Nationalized healthcare will lead to decreased quality for many Americans.
Nothing proponents of the current plan can speak louder or articulate better than the Canadian Prime Minister's actions did. His feelings that no one in all of Canada was qualified to perform this procedure speaks volumes.
A doctor in Miami was referred to him for a specialized type of surgery. he chose it.
had this specialist been located in St. john NFLD, he would have had the operation there.
Do you have any idea what the population is in NFLD & Labrador? We're talking less than 500,000 in both provinces.
Less than the population of my city... in an area large enough to encompass 7 or 8 entire US states.
There aren't as many hospitals & doctors, or specialists... not due to a lack of quality, but rather due to geographical & population restrictions. It's the equivalent of Sarah Palin flying to Miami for the same surgery. Not because healthcare in Wasilla is crap, ...but because the population is so small, it would not support a high humber of specialists. how many hospitals do you think exist in Wasilla Alaska? How many highly specialized surgeons there?
the problemm is not quality of healthcare, ...the problem is a logistical one based upon population dispersal over a wide area.
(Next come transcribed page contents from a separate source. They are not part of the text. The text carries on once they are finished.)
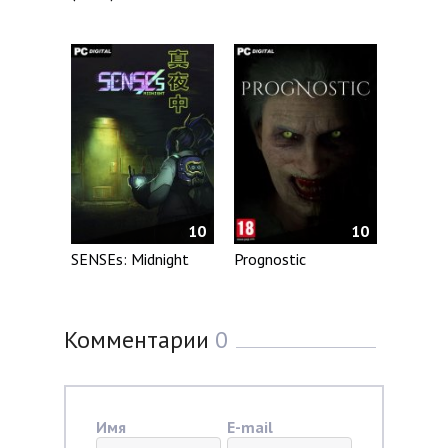
10
10
SENSEs: Midnight
Prognostic
Комментарии
0
Имя
E-mail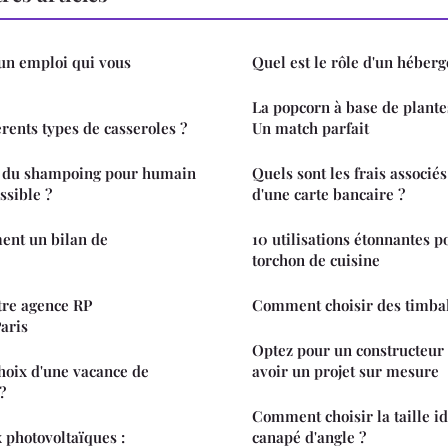
n emploi qui vous
Quel est le rôle d'un héber
La popcorn à base de plantes
érents types de casseroles ?
Un match parfait
c du shampoing pour humain
Quels sont les frais associés 
ossible ?
d'une carte bancaire ?
ment un bilan de
10 utilisations étonnantes 
torchon de cuisine
tre agence RP
Comment choisir des timbal
aris
Optez pour un constructeur
choix d'une vacance de
avoir un projet sur mesure
?
Comment choisir la taille i
 photovoltaïques :
canapé d'angle ?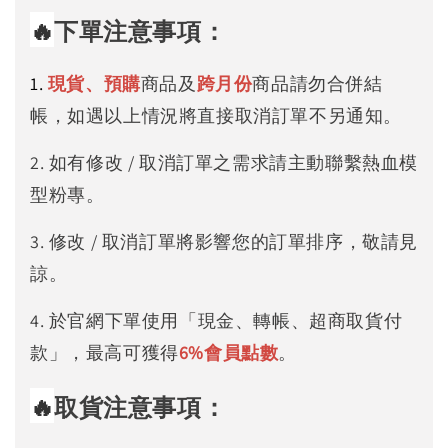
🔥
下單注意事項：
1.
現貨、預購
商品及
跨月份
商品請勿合併結
帳，如遇以上情況將直接取消訂單不另通知。
2. 如有修改 / 取消訂單之需求請主動聯繫熱血模
型粉專。
3. 修改 / 取消訂單將影響您的訂單排序，敬請見
諒。
4. 於官網下單使用「現金、轉帳、超商取貨付
款」，最高可獲得
6%
會員點數
。
🔥
取貨注意事項：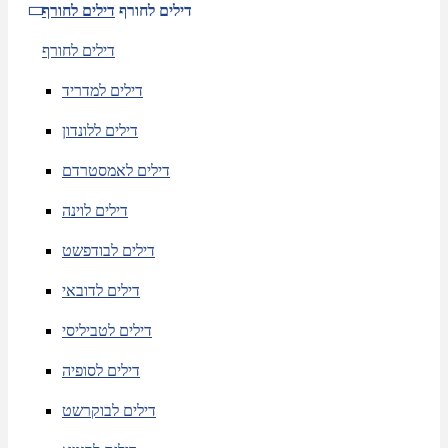
דילים לחורף
דילים לחורף
דילים לחורף
דילים למדריד
דילים ללונדון
דילים לאמסטרדם
דילים לוינה
דילים לבודפשט
דילים לדובאי
דילים לטביליסי
דילים לסופיה
דילים לבוקרשט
You guys who live in the USA sometimes fail to understand just how vast Canad, and Canadian provinces are. you guys who can literally drive through numerous states in one day, fail to understand that that it can sometimes take an entire day, just to get to the next province over. You're like the Europeans, who can drive for 3 hours and cross through several countries in the process. up here in Canada, you drive for 3 hours, ...you're not only not out of your province, ...chances are, ...you're not even out of your own area code.
This ENTIRE country has a total population roughly the same as California, ...and a good 80 - 85% of those live within 1.5 hours of the 49th parallel. our population base simply cannot support a large number of doctors, hospitals & specialists, ... we;re too few in number, ...and we're too healthy overall. however, despite the logistical and demographical hindrances... we are able to provide excellent quality healthcare to our citizens when they need it, and we're able to do it in an efficient and cost effective manner.
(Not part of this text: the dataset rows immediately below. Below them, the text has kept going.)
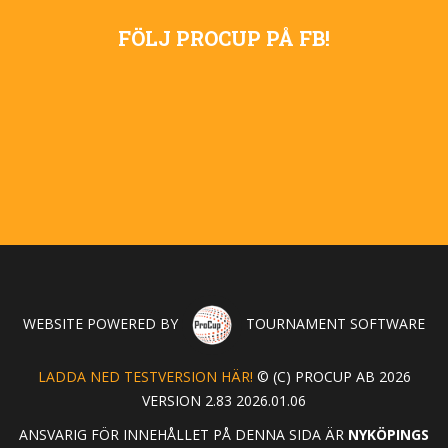
FÖLJ PROCUP PÅ FB!
WEBSITE POWERED BY
TOURNAMENT SOFTWARE
LADDA NED TESTVERSION HÄR!
© (C) PROCUP AB 2026
VERSION 2.83 2026.01.06
ANSVARIG FÖR INNEHÅLLET PÅ DENNA SIDA ÄR
NYKÖPINGS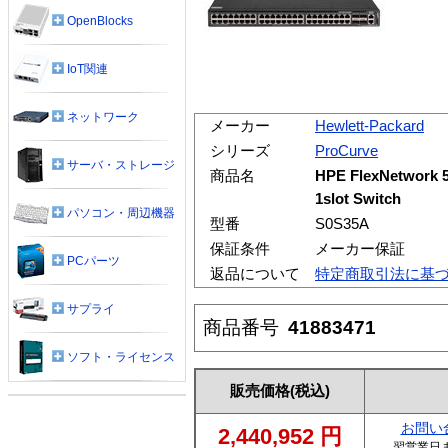
OpenBlocks
IoT関連
ネットワーク
メーカー
Hewlett-Packard
シリーズ
ProCurve
サーバ・ストレージ
商品名
HPE FlexNetwork 
1slot Switch
パソコン・周辺機器
型番
S0S35A
保証条件
メーカー保証
PCパーツ
返品について
特定商取引法に基
サプライ
商品番号
41883471
ソフト・ライセンス
販売価格
(税込)
お問い
2,440,952
円
翌営業日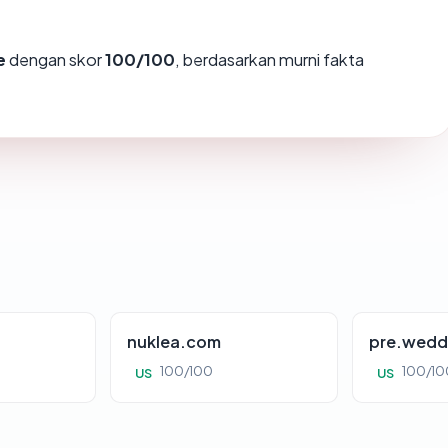
e
dengan skor
100/100
, berdasarkan murni fakta
nuklea.com
pre.wedd
100/100
100/10
US
US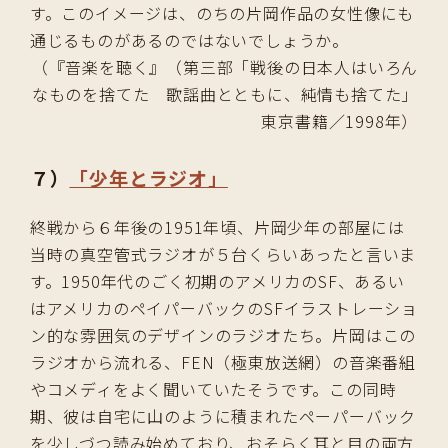
す。このイメージは、のちの片岡作品の女性像にも
通じるものがあるのではないでしょうか。
（『音楽を聴く』（第三部「戦後の日本人はいろん
なものを捨てた 歌謡曲とともに、純情も捨てた」
東京書籍／1998年）
７）
「少年とラジオ」
終戦から６年後の1951年頃、片岡少年の部屋には
当時の真空管式ラジオが５台くらいあったと言いま
す。1950年代のごく初期のアメリカのSF、あるい
はアメリカのペイパーバックのSFイラストレーショ
ン的な雰囲気のデザインのラジオたち。片岡はこの
ラジオから流れる、FEN（極東放送網）の音楽番組
やコメディをよく聞いていたそうです。この同時
期、彼は自宅に山のように積まれたペーパーバック
を少しづつ読み始めており、おそらく耳と目の両方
Yours is the equivalent of me saying telecommunications in the USA is crap, based on the fact that a friend of mine in Wyoming, had to wait from November to April, just to get a 2nd phone line in her house. Is that a reflection on the entire state of telecommunications in the USA? Or is that a reflection of the geographical & logistical nightmares of living on a remote mountain top in Wyoming where the ground is frozen most months in the year? Get real!
I find it interesting that the only people up in arms about this are American opponents to universal coverage.
I wonder what type of a picture one would see if the proponents of universal healthcare started showcasing the healthcare refugees that flood across our mutual border everyday, ...or those who have to endure medical "tourism jaunts" around the world, simply to get life saving surgery their insurance providers claim is unecessary, or deny coverage for. How many times have we seen coverage dropped and life saving surgeries cancelled because an individual failed to disclose a yeast infection from 8 years ago, ...or a bout with the flu from 5 years ago.